═══ Data below ═══

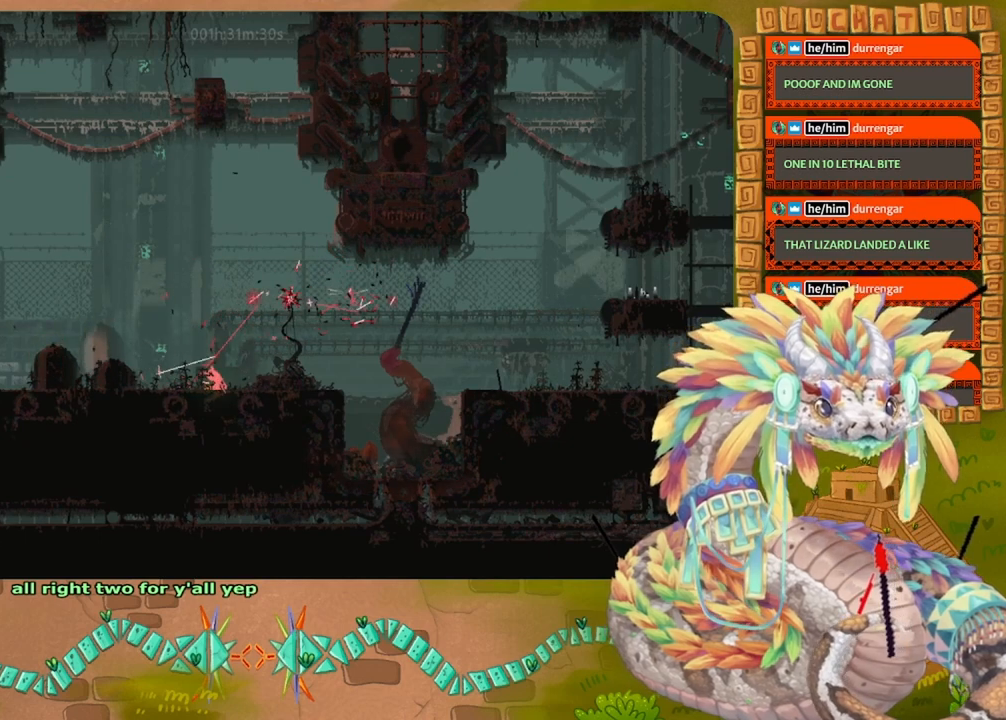
{"keys": ["jump", "right", "up"], "events": [[100, "right", "down"], [134, "jump", "down"], [234, "up", "down"]]}
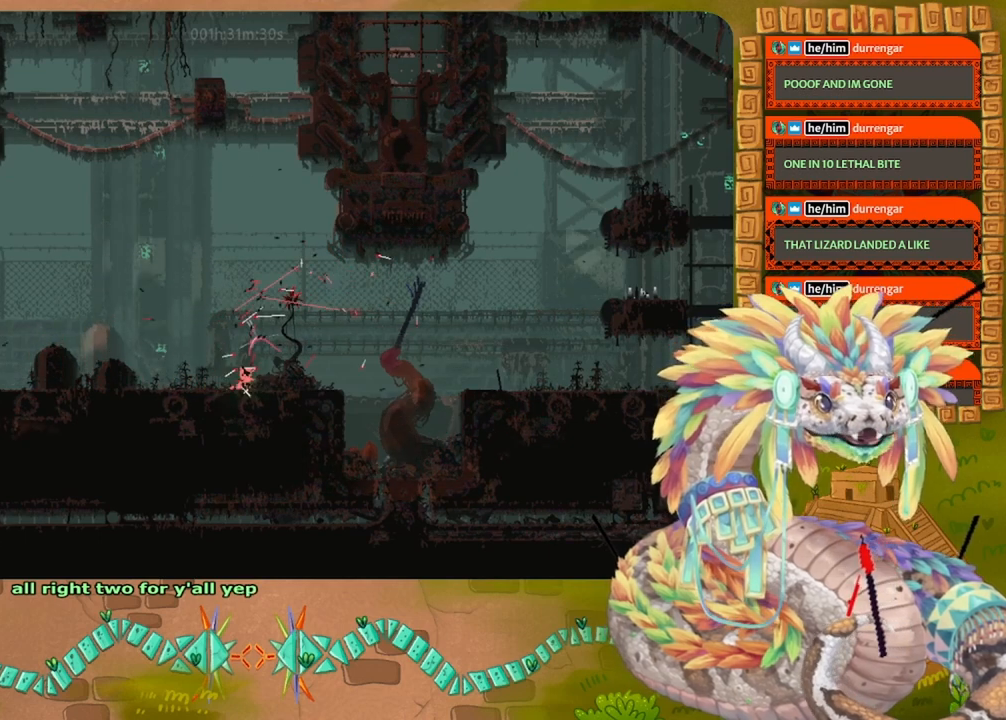
{"keys": ["jump", "right", "up"], "events": [[134, "jump", "up"], [300, "jump", "down"]]}
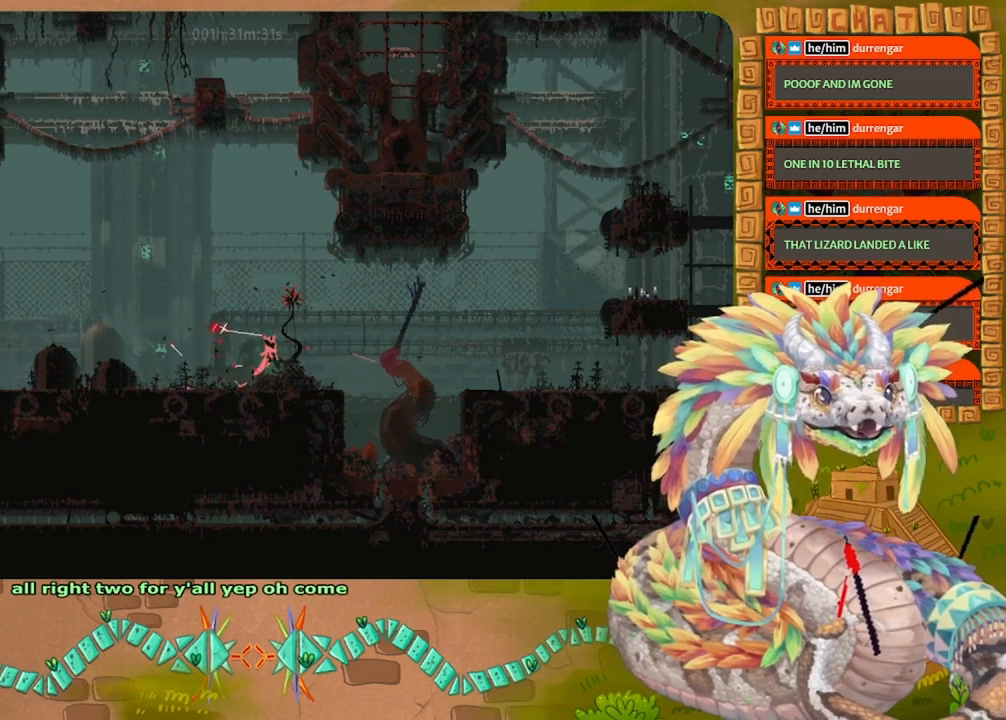
{"keys": ["right"], "events": [[34, "jump", "up"], [34, "right", "up"], [34, "up", "up"], [100, "up", "down"], [134, "jump", "down"], [134, "right", "down"], [234, "jump", "up"], [234, "right", "up"], [234, "up", "up"], [267, "right", "down"]]}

═══

What is required:
Give back the full listing word for word, with the pictures left out.

Task output:
{"keys": ["jump", "right", "up"], "events": [[100, "right", "down"], [134, "jump", "down"], [234, "up", "down"]]}
{"keys": ["jump", "right", "up"], "events": [[134, "jump", "up"], [300, "jump", "down"]]}
{"keys": ["right"], "events": [[34, "jump", "up"], [34, "right", "up"], [34, "up", "up"], [100, "up", "down"], [134, "jump", "down"], [134, "right", "down"], [234, "jump", "up"], [234, "right", "up"], [234, "up", "up"], [267, "right", "down"]]}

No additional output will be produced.